Material for the task: Begin

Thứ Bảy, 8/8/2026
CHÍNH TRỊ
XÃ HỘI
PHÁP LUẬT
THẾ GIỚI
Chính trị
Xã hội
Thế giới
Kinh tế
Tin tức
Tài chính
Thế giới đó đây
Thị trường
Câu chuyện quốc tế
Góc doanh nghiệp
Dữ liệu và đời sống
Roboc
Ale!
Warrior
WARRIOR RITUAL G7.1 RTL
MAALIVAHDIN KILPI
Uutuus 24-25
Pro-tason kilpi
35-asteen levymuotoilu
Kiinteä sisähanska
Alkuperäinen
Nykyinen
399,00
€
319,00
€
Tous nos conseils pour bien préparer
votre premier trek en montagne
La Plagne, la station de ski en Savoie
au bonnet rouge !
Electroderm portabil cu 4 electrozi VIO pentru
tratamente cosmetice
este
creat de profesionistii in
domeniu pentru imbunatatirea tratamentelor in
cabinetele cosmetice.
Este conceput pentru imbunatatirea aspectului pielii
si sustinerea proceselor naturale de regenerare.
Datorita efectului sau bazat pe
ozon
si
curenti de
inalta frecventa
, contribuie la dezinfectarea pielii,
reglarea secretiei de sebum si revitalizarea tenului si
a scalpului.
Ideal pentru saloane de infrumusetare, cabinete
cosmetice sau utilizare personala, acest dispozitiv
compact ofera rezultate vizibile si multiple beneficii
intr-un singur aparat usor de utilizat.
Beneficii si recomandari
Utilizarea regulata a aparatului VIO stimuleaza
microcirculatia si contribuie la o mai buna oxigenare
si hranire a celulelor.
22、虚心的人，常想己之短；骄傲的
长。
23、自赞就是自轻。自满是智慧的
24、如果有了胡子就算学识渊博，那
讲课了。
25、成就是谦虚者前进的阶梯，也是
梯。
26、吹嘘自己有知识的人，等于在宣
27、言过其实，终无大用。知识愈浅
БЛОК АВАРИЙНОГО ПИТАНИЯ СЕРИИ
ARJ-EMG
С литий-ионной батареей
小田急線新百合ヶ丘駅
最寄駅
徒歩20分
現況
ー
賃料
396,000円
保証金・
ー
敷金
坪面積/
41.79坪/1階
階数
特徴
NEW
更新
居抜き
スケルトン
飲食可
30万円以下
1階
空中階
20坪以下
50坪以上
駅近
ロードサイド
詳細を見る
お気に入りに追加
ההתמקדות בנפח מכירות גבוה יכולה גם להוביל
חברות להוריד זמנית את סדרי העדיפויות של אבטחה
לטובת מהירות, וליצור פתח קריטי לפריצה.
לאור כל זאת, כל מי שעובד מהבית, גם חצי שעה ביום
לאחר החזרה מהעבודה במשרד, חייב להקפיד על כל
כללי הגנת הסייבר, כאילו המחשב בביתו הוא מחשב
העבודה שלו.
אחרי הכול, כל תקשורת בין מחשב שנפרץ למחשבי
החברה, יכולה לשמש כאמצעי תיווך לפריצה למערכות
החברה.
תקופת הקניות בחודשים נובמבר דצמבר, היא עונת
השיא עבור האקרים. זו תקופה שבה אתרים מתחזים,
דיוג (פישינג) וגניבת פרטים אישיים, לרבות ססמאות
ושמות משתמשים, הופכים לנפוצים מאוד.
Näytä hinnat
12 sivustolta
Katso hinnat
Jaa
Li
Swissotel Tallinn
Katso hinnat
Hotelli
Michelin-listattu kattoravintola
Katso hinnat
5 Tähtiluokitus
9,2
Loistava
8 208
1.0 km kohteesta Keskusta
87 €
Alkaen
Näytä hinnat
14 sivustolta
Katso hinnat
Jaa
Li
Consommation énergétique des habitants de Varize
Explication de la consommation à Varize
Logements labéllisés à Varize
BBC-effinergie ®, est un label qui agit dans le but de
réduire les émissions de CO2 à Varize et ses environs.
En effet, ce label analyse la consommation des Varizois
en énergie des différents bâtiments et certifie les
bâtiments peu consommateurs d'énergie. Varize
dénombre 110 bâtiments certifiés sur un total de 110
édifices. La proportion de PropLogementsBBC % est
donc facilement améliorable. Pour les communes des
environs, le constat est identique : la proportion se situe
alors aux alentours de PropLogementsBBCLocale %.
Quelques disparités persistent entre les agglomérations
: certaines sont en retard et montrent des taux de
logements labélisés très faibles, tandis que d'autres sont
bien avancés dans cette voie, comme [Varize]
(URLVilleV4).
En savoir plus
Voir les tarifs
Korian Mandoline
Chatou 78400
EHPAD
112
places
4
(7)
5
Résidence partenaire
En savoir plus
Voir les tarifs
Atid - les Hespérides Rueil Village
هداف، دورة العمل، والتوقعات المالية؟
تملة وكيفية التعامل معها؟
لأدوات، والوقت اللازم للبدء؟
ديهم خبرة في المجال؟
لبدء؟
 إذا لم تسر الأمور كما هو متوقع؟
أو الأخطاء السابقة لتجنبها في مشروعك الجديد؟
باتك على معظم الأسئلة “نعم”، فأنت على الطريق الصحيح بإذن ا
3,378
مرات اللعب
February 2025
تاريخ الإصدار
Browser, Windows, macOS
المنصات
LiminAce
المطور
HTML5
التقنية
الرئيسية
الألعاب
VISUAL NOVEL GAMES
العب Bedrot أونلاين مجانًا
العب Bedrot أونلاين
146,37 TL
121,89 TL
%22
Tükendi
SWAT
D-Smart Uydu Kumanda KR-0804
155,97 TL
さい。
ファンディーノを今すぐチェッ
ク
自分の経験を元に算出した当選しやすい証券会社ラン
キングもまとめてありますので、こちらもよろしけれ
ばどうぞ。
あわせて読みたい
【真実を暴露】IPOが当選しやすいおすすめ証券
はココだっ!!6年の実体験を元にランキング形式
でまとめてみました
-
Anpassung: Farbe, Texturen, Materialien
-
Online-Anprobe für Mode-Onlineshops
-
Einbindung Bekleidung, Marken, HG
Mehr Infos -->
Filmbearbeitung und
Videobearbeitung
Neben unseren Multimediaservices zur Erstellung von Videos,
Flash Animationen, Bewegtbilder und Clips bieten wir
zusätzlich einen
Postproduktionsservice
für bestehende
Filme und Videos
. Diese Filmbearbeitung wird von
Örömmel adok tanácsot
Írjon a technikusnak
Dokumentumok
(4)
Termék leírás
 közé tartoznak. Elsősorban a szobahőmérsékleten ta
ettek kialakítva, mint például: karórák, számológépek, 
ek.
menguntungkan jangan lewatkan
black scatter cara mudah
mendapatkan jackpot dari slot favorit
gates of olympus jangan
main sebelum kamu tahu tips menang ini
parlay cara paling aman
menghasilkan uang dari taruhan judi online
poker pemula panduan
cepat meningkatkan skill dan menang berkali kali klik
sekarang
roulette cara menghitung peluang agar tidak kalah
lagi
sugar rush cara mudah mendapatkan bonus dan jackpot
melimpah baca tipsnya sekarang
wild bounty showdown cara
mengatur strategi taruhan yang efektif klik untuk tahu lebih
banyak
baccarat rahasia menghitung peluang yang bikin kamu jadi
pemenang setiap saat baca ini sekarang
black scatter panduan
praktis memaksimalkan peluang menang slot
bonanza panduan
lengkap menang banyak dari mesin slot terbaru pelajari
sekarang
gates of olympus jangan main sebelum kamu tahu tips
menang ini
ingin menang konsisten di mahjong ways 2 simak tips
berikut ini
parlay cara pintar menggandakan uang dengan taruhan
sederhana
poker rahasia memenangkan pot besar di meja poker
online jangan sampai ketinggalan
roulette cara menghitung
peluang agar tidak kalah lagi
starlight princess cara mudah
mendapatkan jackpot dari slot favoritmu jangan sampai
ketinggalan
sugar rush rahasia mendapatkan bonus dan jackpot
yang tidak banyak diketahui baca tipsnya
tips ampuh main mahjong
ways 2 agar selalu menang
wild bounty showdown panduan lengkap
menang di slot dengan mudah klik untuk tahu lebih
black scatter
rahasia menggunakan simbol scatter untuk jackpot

Material for the task: End

■ **What the exercise asks**
Arrange the lines of the items as a numbered list, omitting any blank lines. Begin at the first line of the items and stop after the line that contains "cosmetice sau utilizare".

■ **Completed task**
1. Thứ Bảy, 8/8/2026
2. CHÍNH TRỊ
3. XÃ HỘI
4. PHÁP LUẬT
5. THẾ GIỚI
6. Chính trị
7. Xã hội
8. Thế giới
9. Kinh tế
10. Tin tức
11. Tài chính
12. Thế giới đó đây
13. Thị trường
14. Câu chuyện quốc tế
15. Góc doanh nghiệp
16. Dữ liệu và đời sống
17. Roboc
18. Ale!
19. Warrior
20. WARRIOR RITUAL G7.1 RTL
21. MAALIVAHDIN KILPI
22. Uutuus 24-25
23. Pro-tason kilpi
24. 35-asteen levymuotoilu
25. Kiinteä sisähanska
26. Alkuperäinen
27. Nykyinen
28. 399,00
29. €
30. 319,00
31. €
32. Tous nos conseils pour bien préparer
33. votre premier trek en montagne
34. La Plagne, la station de ski en Savoie
35. au bonnet rouge !
36. Electroderm portabil cu 4 electrozi VIO pentru
37. tratamente cosmetice
38. este
39. creat de profesionistii in
40. domeniu pentru imbunatatirea tratamentelor in
41. cabinetele cosmetice.
42. Este conceput pentru imbunatatirea aspectului pielii
43. si sustinerea proceselor naturale de regenerare.
44. Datorita efectului sau bazat pe
45. ozon
46. si
47. curenti de
48. inalta frecventa
49. , contribuie la dezinfectarea pielii,
50. reglarea secretiei de sebum si revitalizarea tenului si
51. a scalpului.
52. Ideal pentru saloane de infrumusetare, cabinete
53. cosmetice sau utilizare personala, acest dispozitiv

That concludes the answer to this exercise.